Del otro lado de la contienda, está Arendt, el pluralismo democrático. En su libro Los Orígenes del Totalitarismo advierte que:

Desde el punto de vista de una organización que funciona según el principio de que todo el que no esté incluido está excluido, todo el que no está conmigo está contra mí, el mundo en general pierde todos los matices, diferenciaciones y aspectos pluralistas que en cualquier caso se han tornado confusos e insoportables para las masas que han perdido su lugar y su orientación en ese mundo. Lo que les inspiraba con la inquebrantable lealtad de los miembros de las sociedades secretas no era tanto el secreto como la dicotomía entre Nosotros y todos los demás.

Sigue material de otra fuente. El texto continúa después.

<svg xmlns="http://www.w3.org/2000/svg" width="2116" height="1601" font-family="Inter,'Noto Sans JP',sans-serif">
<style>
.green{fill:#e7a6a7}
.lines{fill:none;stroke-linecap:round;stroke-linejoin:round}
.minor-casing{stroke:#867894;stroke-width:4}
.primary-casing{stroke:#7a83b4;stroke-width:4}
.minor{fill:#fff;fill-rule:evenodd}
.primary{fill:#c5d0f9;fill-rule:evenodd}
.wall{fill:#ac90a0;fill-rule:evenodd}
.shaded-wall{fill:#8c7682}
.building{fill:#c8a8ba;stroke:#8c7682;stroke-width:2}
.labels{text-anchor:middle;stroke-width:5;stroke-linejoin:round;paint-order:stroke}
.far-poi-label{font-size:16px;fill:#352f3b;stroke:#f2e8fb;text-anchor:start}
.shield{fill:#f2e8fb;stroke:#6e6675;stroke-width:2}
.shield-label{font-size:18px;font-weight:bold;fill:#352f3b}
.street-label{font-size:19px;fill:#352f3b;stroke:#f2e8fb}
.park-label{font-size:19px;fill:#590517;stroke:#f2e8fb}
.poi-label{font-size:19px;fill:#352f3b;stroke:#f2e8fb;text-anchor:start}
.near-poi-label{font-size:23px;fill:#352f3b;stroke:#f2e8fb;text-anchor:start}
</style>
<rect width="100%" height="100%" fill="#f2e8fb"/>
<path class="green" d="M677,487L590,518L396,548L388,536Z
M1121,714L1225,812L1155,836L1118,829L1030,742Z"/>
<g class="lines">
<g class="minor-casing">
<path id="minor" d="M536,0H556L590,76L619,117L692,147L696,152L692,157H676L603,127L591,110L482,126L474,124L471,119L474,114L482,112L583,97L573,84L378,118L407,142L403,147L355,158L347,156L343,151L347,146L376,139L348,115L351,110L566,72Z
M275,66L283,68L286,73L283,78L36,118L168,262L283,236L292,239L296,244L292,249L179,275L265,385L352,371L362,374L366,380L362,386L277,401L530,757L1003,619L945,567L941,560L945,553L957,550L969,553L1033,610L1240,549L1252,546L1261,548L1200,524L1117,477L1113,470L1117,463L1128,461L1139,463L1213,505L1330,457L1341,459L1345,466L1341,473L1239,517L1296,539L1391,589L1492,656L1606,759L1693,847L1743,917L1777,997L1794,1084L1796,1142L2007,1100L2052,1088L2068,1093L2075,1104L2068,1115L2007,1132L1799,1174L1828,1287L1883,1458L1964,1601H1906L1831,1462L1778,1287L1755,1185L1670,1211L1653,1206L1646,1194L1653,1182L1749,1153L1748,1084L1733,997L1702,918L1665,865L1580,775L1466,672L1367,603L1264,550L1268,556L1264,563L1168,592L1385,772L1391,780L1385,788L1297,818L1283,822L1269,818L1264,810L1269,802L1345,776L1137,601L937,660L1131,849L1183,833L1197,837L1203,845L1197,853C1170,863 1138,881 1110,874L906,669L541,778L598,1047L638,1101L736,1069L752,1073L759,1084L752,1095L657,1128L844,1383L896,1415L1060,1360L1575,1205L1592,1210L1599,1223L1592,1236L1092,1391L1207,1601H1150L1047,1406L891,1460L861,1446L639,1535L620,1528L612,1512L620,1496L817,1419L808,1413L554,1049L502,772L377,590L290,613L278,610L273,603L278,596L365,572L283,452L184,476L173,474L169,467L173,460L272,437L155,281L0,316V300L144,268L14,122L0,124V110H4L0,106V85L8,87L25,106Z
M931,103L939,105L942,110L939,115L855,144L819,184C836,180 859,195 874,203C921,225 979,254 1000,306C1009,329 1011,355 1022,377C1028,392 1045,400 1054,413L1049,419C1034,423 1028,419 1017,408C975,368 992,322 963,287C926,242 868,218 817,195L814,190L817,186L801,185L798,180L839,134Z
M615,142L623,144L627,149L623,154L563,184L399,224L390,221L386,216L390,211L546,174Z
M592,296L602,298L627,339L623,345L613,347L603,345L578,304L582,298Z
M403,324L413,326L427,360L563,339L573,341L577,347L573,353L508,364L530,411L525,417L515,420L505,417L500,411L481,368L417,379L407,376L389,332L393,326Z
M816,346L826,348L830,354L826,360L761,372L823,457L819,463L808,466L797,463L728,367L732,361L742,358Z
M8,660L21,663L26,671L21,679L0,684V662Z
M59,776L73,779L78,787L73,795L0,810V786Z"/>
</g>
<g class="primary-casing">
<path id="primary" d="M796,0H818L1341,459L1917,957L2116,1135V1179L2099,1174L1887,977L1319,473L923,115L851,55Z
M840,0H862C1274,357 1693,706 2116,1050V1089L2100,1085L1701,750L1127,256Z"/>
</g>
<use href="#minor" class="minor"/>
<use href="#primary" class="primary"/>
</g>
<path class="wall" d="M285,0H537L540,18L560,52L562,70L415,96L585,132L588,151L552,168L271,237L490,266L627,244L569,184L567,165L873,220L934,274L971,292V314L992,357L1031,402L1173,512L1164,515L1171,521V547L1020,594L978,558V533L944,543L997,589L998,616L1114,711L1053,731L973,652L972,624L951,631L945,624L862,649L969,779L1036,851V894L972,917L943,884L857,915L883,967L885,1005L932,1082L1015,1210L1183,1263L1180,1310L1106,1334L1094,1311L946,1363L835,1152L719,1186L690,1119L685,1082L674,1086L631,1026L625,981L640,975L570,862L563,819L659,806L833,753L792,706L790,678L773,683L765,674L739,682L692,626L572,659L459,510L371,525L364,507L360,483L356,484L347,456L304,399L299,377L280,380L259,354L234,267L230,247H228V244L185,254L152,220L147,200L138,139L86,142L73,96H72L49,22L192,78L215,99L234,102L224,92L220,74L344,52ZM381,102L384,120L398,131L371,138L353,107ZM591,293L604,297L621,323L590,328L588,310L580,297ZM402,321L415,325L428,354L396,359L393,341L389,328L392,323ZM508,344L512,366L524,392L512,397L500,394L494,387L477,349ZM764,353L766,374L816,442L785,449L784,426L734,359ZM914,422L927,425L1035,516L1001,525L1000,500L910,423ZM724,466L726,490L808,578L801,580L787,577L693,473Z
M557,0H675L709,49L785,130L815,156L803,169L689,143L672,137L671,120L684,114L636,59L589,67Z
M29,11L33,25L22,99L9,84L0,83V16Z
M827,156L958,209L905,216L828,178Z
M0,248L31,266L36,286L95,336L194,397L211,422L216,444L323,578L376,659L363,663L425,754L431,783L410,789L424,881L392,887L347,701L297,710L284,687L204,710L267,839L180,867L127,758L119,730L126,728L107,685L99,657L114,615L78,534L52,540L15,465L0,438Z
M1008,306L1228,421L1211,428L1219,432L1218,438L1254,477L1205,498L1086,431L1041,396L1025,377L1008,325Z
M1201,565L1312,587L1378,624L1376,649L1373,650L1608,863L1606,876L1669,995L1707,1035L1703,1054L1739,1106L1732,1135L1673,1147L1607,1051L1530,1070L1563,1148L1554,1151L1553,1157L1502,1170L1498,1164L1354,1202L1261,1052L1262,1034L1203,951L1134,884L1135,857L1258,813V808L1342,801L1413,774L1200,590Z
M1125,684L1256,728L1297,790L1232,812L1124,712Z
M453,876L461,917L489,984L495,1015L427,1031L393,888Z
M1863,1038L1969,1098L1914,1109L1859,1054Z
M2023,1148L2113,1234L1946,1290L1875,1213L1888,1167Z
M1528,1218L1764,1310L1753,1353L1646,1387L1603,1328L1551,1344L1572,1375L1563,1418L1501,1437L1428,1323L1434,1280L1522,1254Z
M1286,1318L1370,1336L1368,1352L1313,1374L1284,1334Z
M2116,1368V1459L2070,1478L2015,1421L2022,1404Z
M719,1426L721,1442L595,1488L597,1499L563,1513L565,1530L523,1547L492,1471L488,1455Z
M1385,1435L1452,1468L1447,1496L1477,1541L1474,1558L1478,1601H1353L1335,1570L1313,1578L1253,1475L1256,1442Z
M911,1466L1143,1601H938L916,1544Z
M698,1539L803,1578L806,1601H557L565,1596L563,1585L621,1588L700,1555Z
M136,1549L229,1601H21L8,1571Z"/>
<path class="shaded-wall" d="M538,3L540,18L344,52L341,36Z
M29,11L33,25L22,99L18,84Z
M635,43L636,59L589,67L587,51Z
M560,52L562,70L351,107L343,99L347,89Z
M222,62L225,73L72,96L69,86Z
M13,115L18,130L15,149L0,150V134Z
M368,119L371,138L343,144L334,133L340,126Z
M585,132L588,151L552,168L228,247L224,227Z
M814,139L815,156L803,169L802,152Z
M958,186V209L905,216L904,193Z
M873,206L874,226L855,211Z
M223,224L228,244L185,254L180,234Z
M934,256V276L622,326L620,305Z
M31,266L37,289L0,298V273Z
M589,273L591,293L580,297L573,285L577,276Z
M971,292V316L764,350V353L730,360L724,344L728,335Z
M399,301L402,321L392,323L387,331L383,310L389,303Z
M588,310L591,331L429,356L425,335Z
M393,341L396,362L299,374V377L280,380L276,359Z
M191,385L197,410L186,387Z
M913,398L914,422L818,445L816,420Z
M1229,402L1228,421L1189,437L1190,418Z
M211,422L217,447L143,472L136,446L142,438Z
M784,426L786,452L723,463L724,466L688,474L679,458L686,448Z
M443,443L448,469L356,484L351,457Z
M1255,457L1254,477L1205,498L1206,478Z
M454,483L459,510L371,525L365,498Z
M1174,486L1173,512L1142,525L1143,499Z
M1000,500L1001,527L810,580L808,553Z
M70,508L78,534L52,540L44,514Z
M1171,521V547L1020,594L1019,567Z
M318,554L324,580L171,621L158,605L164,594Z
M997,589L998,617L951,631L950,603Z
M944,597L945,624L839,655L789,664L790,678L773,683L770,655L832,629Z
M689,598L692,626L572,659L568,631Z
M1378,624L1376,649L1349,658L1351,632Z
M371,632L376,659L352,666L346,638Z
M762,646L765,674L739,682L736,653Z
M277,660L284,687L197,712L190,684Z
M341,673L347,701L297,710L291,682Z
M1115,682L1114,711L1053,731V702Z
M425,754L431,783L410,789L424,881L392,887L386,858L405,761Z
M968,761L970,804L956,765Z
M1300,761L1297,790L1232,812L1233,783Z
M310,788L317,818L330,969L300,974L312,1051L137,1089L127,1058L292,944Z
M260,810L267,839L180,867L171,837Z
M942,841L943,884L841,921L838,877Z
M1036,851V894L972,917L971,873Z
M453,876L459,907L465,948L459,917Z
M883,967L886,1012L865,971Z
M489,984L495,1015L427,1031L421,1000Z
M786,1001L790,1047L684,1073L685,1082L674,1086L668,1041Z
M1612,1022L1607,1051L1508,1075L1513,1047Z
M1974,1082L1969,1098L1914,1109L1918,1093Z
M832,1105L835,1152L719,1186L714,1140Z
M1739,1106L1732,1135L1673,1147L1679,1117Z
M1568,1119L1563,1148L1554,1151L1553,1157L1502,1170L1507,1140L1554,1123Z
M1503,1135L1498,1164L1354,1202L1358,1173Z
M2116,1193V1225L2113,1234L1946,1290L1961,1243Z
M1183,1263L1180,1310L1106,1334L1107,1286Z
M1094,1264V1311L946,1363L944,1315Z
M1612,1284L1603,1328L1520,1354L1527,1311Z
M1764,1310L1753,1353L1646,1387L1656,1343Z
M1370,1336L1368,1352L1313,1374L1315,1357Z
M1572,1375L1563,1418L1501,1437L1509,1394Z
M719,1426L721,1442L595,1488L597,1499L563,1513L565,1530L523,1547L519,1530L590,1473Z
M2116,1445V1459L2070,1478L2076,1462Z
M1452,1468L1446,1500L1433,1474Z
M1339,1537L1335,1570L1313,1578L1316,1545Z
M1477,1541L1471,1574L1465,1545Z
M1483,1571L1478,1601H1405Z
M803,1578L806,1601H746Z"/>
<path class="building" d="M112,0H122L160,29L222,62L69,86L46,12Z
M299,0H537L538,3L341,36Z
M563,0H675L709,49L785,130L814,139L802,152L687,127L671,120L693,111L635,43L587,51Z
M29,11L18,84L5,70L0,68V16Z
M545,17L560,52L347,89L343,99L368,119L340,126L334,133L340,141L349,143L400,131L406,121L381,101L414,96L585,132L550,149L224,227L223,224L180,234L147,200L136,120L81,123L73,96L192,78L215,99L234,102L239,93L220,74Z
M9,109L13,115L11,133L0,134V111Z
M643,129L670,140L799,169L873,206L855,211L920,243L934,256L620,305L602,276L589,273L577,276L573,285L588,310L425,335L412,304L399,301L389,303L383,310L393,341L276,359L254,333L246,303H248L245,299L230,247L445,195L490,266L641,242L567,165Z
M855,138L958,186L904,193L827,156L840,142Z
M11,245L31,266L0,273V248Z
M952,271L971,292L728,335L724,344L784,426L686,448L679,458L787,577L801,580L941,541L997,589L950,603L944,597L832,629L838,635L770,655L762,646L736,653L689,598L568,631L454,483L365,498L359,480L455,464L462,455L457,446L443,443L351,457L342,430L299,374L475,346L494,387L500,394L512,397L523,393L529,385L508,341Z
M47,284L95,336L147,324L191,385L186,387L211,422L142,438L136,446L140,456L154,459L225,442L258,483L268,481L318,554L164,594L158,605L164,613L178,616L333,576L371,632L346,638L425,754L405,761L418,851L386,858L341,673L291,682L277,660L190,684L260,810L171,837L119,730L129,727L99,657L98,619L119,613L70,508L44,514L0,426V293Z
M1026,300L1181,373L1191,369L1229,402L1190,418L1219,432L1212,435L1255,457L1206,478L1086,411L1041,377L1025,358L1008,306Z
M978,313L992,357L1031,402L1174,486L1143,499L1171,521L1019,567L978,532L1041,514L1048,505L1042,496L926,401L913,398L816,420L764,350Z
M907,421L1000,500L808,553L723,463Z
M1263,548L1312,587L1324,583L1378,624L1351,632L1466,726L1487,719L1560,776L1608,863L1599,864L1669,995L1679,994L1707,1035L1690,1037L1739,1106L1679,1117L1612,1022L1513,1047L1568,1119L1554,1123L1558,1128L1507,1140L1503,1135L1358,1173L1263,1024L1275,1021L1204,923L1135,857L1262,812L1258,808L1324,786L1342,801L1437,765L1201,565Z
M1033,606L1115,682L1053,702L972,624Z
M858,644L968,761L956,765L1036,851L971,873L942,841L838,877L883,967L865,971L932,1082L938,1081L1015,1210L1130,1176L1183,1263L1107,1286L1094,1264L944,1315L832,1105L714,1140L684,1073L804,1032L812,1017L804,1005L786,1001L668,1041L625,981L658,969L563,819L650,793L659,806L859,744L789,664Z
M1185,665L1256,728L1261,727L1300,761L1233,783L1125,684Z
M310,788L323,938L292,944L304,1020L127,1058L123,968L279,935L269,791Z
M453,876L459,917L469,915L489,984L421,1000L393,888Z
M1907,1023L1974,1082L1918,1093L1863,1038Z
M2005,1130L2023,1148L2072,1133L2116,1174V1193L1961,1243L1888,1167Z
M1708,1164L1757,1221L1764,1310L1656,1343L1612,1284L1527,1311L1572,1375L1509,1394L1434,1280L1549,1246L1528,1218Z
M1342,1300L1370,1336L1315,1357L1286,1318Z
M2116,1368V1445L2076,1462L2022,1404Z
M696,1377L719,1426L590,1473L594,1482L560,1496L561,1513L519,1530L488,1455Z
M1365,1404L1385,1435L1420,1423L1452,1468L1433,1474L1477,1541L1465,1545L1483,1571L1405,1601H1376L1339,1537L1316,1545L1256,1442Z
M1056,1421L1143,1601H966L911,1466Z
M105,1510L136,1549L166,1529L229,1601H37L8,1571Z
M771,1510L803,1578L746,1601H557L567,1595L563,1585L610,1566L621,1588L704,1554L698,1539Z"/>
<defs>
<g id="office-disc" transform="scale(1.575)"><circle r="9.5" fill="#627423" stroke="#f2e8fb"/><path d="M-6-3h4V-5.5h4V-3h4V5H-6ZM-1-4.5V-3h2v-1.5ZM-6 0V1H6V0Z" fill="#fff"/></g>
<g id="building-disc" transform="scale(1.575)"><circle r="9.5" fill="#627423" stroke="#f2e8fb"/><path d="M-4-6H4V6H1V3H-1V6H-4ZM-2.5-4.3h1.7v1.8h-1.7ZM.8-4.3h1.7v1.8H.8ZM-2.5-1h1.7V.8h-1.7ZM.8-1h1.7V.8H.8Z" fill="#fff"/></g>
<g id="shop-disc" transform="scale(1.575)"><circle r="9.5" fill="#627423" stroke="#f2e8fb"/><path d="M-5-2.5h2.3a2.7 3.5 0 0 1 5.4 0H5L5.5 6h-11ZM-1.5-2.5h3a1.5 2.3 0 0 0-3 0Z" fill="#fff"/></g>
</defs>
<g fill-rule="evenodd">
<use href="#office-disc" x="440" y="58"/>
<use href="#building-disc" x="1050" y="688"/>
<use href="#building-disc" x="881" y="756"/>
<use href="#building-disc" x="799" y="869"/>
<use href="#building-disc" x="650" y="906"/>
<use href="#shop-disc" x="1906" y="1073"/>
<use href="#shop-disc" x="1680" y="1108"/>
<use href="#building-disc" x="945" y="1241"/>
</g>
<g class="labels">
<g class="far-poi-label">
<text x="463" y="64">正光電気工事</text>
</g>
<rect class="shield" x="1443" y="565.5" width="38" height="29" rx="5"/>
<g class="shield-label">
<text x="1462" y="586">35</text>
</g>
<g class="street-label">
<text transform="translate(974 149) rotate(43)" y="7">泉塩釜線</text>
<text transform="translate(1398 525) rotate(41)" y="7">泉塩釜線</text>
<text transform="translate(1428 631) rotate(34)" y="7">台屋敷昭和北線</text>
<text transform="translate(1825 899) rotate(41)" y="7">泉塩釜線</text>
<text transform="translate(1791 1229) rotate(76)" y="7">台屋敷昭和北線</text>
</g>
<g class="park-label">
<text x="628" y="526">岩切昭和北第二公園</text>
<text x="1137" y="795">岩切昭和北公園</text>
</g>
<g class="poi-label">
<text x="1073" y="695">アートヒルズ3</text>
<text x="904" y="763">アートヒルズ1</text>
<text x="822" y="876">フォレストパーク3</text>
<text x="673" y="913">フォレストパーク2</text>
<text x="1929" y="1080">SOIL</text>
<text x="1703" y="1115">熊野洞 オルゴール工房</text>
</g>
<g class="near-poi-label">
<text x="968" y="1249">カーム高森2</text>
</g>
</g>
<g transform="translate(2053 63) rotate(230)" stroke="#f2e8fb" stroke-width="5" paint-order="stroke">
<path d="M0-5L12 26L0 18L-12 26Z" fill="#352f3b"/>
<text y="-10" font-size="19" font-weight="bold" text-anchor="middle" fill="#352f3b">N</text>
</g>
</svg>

Para Arendt, la política sólo puede suceder en el pluralismo, este como valor del diálogo democrático es irrenunciable, las dicotomías son propias del autoritarismo. Tarde trató Hillary Clinton de plantearse como una defensora del pluralismo, y nunca pudo dejar esa imagen de que en realidad era una defensora del statu quo, parte de ese pantano que Trump prometió drenar. ¿Podrá el Frente Ciudadano deslindarse de la imagen de Mafia del Poder?

El Frente tendrá que en primera instancia advertir y convencer del peligro que es concebir la política desde la óptica de amigos contra enemigos, la necesidad del diálogo y los acuerdos como parte de la política; es decir, enarbolar la bandera de la democracia como proyecto. Segundo, asumir compromisos claros con ese proyecto, reconocer las fallas de los últimos 20 años que no han permitido que éste proyecto triunfe, entre ello un compromiso con la implementación del Sistema Nacional Anticorrupción, y en el camino que emprendieron en oposición al pase automático del Fiscal, garantizar la auténtica autonomía y abandonar cualquier pretención de nominar a alguien cercano al Frente e ir delimitando el perfil de un ciudadano sin vínculos partidistas y por último construir este proyecto de una manera plural, es decir, dejar de lado las prácticas autoritarias que han sido denunciadas tanto en el PRI como en Morena y abrir las puertas a la conformación del Frente, su proyecto y su candidatura a la ciudadanía en general, dejar de organizarse como un proyecto cupular y tomar en serio el término Ciudadano en la conformación de su nombre.

Ante el retorno global de los nacionalismos, en México puede haber una alternativa, pero ésta depende de que la clase política y ciudadanía reconozcan los errores que han ralentizado la transición democrática, a 20 años de la apertura del régimen político, falta una auténtica pluralización del mismo que permita recuperar la confianza ciudadana en la Democracia y su proyecto. Los costos de no hacerlo están a la vista de nosotros ya en varios países del mundo, habremos de preguntarnos, ¿Ese es el camino que queremos para México?

Saúl Vázquez Torres es estudiante de Relaciones Internacionales en el ITESM Campus Santa Fe, Consejero Nacional del PRD e Integrante de la Iniciativa Galileos.